Soil communities are responsible for many ecosystem functions. The fauna of these communities processes the majority of dead organic matter and thereby influences the rate of nutrient release. Soil animals also aerate soils and influence the distribution of microorganisms. The composition of soil communities may therefore be important in understanding ecosystem dynamics.

There are many factors that determine the community structure of soil biota. In addition to physical conditions, past and present disturbances can affect both species diversity and abundance. We are interested in understanding the influences of the urban environment on both soil community structure and ecosystem function. Our studies focus on the soil invertebrates near the permanent plots established by BES (Oregon Ridge Park, Leakin Park and Hillsdale). In 1999 we sampled soil macroarthropods and earthworms at these sites using pitfall traps, leaf litter sifting, digging and hand sorting, and extraction.

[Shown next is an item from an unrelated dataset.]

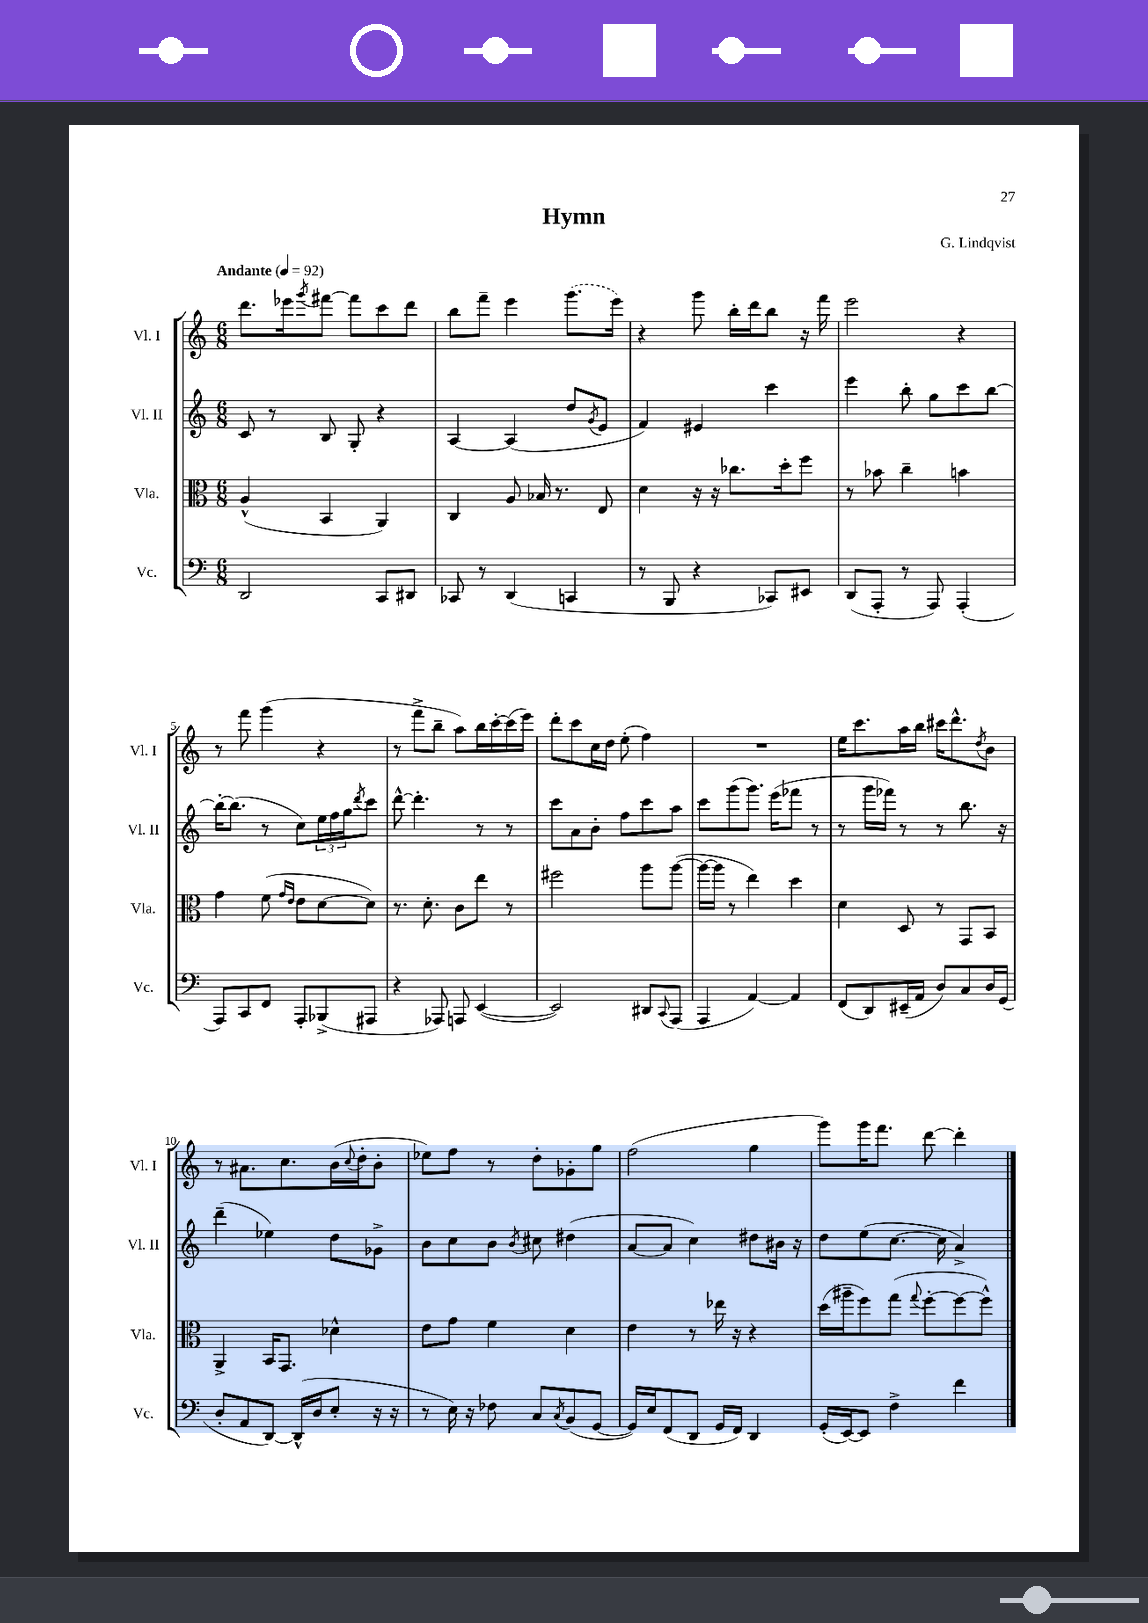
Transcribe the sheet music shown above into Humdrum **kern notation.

Extractions at the urban sites at Leakin Park and Hillsdale yielded higher earthworm biomass and densities than at the Oregon Ridge reference site (Fig. 1). Species richness, however, was higher at Oregon Ridge site at Hillsdale (Table 1). A total of eight species were found at Oregon Ridge, two of which were endemic species and one introduced from Asia. The remaining five species were introduced from Europe. In contrast, only three species were found at the Hillsdale site, all introduced, ubiquitous species common in urban areas. This pattern is similar to that found at other urban sites. We expect to find that earthworm densities will have a great influence on the soil community and processes. Preliminary results by Groffman, Pouyat and Lorefice (see abstract) show differences in nitrification rates among the plots.

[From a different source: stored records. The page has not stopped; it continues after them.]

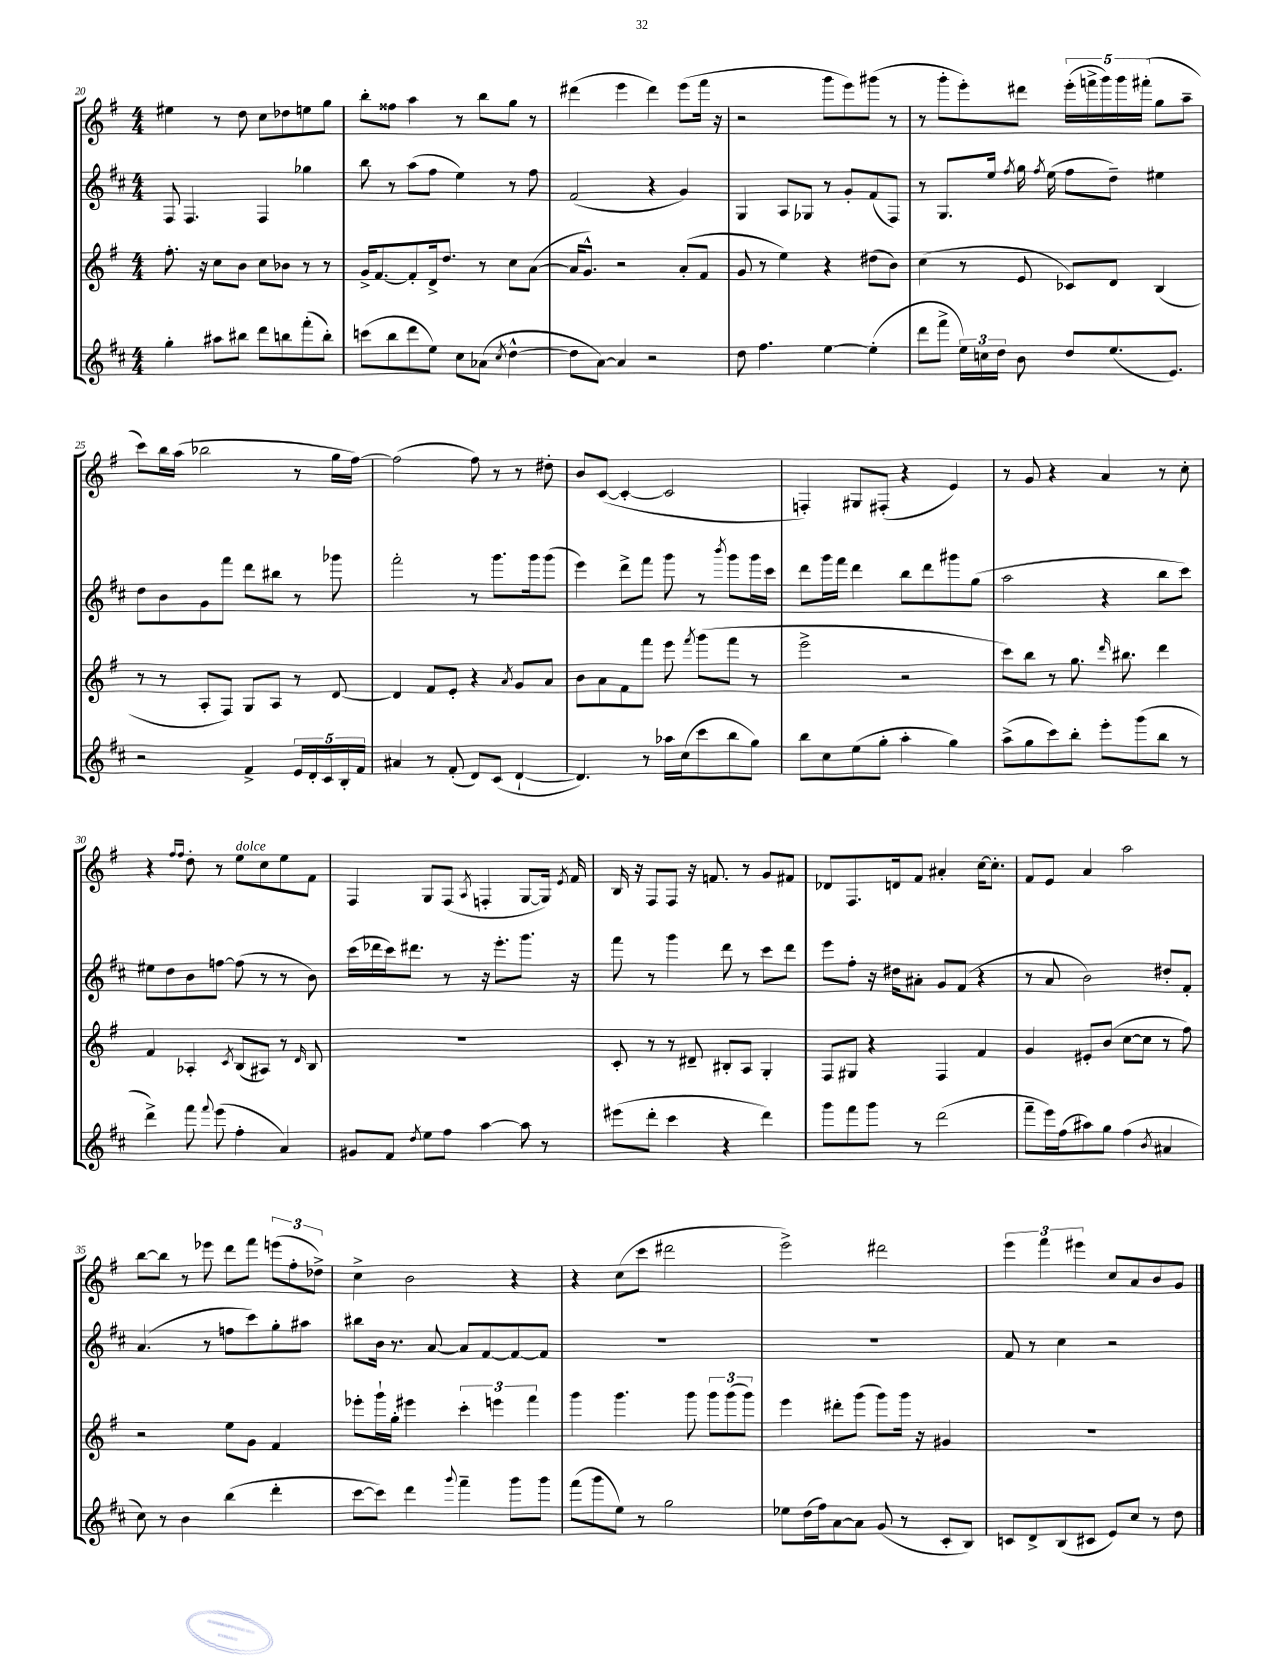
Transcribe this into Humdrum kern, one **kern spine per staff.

**kern	**kern	**kern	**kern
*staff4	*staff3	*staff2	*staff1
*clefG2	*clefG2	*clefG2	*clefG2
*k[f#c#]	*k[f#]	*k[f#c#]	*k[f#]
*M4/4	*M4/4	*M4/4	*M4/4
4gg'	8.ff#'	8F#	4ee#
.	.	4.F#	.
.	16r	.	.
8aa#	8cc	.	8r
8bb#	8b	.	8dd
8ddd	8cc	4F#	8cc
8bb	8b-	.	8dd-
(8fff#'	8r	4gg-	8ee
8bb')	8r	.	8gg
=	=	=	=
(8ccc	16g^	8bb	8bb'
.	[8.f#	.	.
8bb	.	8r	8ff##
8ddd	8f#']	(8aa	4aa
8ee)	16d^	8ff#	.
.	8.dd	.	.
8cc#	.	4ee)	8r
(8a-	8r	.	8bb
8qcc#	.	.	.
[4dd^^	8cc	8r	8gg
.	([8a	8ff#	8r
=	=	=	=
8dd]	16a]	(2f#	(4ddd#
.	8.g^^)	.	.
[8a)	.	.	.
4a]	2r	.	4eee
2r	.	4r	4ddd#)
.	(8a'	4g)	(8eee
.	8f#	.	16fff#
.	.	.	16r
=	=	=	=
8dd	8g	4G	2r
4.ff#	8r	.	.
.	4ee)	8A	.
.	.	8G-	.
[4ee	4r	8r	8ggg
.	.	8g'	8eee)
(4ee']	(8dd#	(8f#	(8ggg#
.	8b)	8F#)	8r
=	=	=	=
8ddd	(4cc	8r	8r
8fff#^	.	8.G	8ggg'
24ee)	8r	.	8eee')
24cc	.	.	.
.	.	16ee	.
24dd	.	.	.
.	.	8qff#	.
8b	8e	16gg	8ddd#
.	.	8qff#	.
.	.	(16ee	.
8dd	8c-)	8ff#	(20eee'
.	.	.	20fff^
.	.	.	20ggg)
(8.ee	8d	8dd~)	.
.	.	.	20ggg
.	.	.	(20fff#'
.	(4B	4ee#	8gg
8.e)	.	.	.
.	.	.	8aa~
=	=	=	=
2r	8r	8dd	8ccc)
.	8r	8b	16bb
.	.	.	(16aa
.	8A'	8g	2bb-
.	8F#)	8fff#	.
4f#^	8G	8ddd	.
.	8A	8bb#	.
20e	8r	8r	8r
20d'	.	.	.
20c#	.	.	.
.	[8d	8ggg-	16gg
20B'	.	.	.
.	.	.	[16ff#)
20f#	.	.	.
=	=	=	=
4a#	4d]	2fff#'	(2ff#]
8r	8f#	.	.
(8f#'	8e'	.	.
8d)	4r	8r	8ff#)
(8c#	.	8.ggg	8r
.	8qa	.	.
[4d`	8g	.	8r
.	.	16ggg	.
.	8a	(8ggg	8dd#'
=	=	=	=
4.d])	8b	4eee)	8b
.	8a	.	([8c
.	8f#	8ddd^	4c'_
8r	8fff#	8fff#	.
16aa-	8eee	8ggg	2c]
(16cc#	.	.	.
.	8qfff#	.	.
8ccc#	(8ggg	8r	.
.	.	8qbbb	.
8bb	8fff#	8ggg	.
8gg)	8r	16ggg	.
.	.	16ccc#	.
=	=	=	=
8bb	2eee^	8ddd	4F')
8cc#	.	16ggg	.
.	.	16fff#	.
(8ee	.	4ddd	8G#
8gg'	.	.	(8F#'
4aa'	2r	8bb	4r
.	.	8ddd	.
4gg)	.	8ggg#	4e)
.	.	(8gg	.
=	=	=	=
(8aa^	8ccc)	2aa	8r
8gg	8bb	.	8g
8ccc#)	8r	.	4r
8bb'	8.gg	.	.
8eee'	.	4r	4a
.	16qqddd	.	.
.	8.bb#	.	.
(8ggg	.	.	.
8bb	4ddd	8bb	8r
8r	.	8ccc#)	8cc'
=	=	=	=
4ddd^)	4f#	8ee#	4r
.	.	8dd	.
.	.	.	16qqff#
.	.	.	16qqff#
8fff#	4A-'	8b	8dd'
8qqfff#	.	.	.
(8eee	.	[8ff	8r
.	8qc	.	.
4ff#'	(8B	(8ff]	8ee
.	8A#)	8r	8cc
4a)	8r	8r	8ee
.	16qqd	.	.
.	8B	8b)	8f#
=	=	=	=
8g#	1r	(16ccc#	4F#
.	.	16ddd-	.
8f#	.	16ccc#)	.
.	.	8.ddd#	.
8qdd	.	.	.
8ee	.	.	8G
8ff#	.	8r	(8F#
.	.	.	8qA
[4aa	.	16r	4F'
.	.	8.eee'	.
8aa]	.	8.ggg	[8G
8r	.	.	16G])
.	.	.	8qe
.	.	16r	16f#
=	=	=	=
(8eee#	8c'	8fff#	16B
.	.	.	16r
8ddd'	8r	8r	8F#
4ccc#	8r	4ggg	8F#
.	8d#~	.	16r
.	.	.	8.f
4r	8B#'	8ddd	.
.	8A	8r	8r
4ddd)	4G'	8ccc#	8g
.	.	8ddd	8f#
=	=	=	=
8ggg	8F#	8eee	8d-
8fff#	8G#	8ff#'	8.F#
8ggg	4r	16r	.
.	.	16dd#	16d
8r	.	8a#'	8f#
(2ddd	4F#	8g	4a#'
.	.	(8f#	.
.	4f#	4r	[16cc
.	.	.	8.cc']
=	=	=	=
8fff#~	4g	8r	8f#
16eee)	.	8a	8e
(16ff#	.	.	.
8aa#)	8e#'	2b)	4a
8gg	(8b	.	.
(4ff#	[8cc	.	2aa
.	8cc]	.	.
8qb	.	.	.
4a#	8r	8dd#'	.
.	8ff#)	8f#'	.
=	=	=	=
8cc#)	2r	(4.a	[8bb
8r	.	.	8bb]
4b	.	.	8r
.	.	8r	8eee-
(4bb	8ee	8ff	8ddd
.	8g	8ccc#)	8fff#
4ddd'	4f#	8gg'	(12eee
.	.	.	12ff#'
.	.	8aa#	.
.	.	.	12dd-^)
=	=	=	=
[8ccc#	8eee-'	8bb#	4cc^
8ccc#])	16ggg`	16b	.
.	16gg'	8.r	.
4ddd	4eee#	.	2b
.	.	[8a	.
8qqggg	.	.	.
4fff#~	6ccc'	8a]	.
.	.	[8f#	.
.	6eee	.	.
8ggg	.	8f#_	4r
.	6fff#	.	.
8ggg	.	8f#]	.
=	=	=	=
(8fff#	4ggg	1r	4r
8ggg	.	.	.
8ee)	4.ggg	.	(8cc
8r	.	.	8ccc
2gg	.	.	2ddd#
.	8ggg	.	.
.	12ggg	.	.
.	(12ggg	.	.
.	12ggg)	.	.
=	=	=	=
8ee-	4eee	1r	2eee^)
(16dd	.	.	.
16ff#)	.	.	.
[8a	8ddd#'	.	.
8a]	(8ggg	.	.
(8g	8ggg)	.	2ddd#
8r	16ggg	.	.
.	16r	.	.
8c#'	4g#	.	.
8B)	.	.	.
=	=	=	=
8c	1r	8f#	6eee
8d^	.	8r	.
.	.	.	6fff#
(8B	.	4cc#	.
.	.	.	6eee#
8c#	.	.	.
8e)	.	2r	8cc
8cc#	.	.	8a
8r	.	.	8b
8dd	.	.	8g
==	==	==	==
*-	*-	*-	*-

Figure 1. Biomass (mean ± SE) of earthworms extracted near the BES permanent plots. The Oregon Ridge sampling site is in the vicinity of the upslope plot. Samples were taken in the fall of 1999.

Oregon RidgeHillsdale
Lumbricus rubellus *YN
L. terrestris *YY
Allolobophora caliginosa *YY
Octolasium lacteum *YY
Dendrobaena octaedra *YN
Pheretima sl. **YN
Eisenoides carolinensisYN
Diplocardia farmvillensis YN
Total Number of Species 83
* European Introduced Species
** Asian Introduced Species

Table 1.Earthworm Species Extracted from BES sites

Preliminary litter sifting and sorting for other soil invertebrates indicated that Oregon Ridge is dominated by Hymenoptera (mostly ants), with a density of 488 ind* m-2, followed by Coleoptera (beetles), Araneidea (spiders), and Diplopoda (millipedes). Pitfall traps yielded somewhat different results, with Diplopoda dominating the samples (25%). This difference illustrates the importance of collection techniques, which can greatly influence the organisms sampled. For example, larvae were caught in greater numbers in the sifted samples than in the pitfall traps. Arthropod abundance was generally low due to the extremely dry summer of 1999. Some site differences were found. Isopods were entirely lacking from the Oregon Ridge site, while Leakin Park was found to have an abundant isopod community. The two dominant species here are Cylisticus convexus, and Trachelipus rathkei, both introduced from Europe.

We intend to continue sampling the soil fauna from the BES sites. Our long-term goals include an inventory of the species that compose the soil communities in the rural-to-urban gradient and field experiments to reveal their role in decomposition and forest ecosystem dynamics.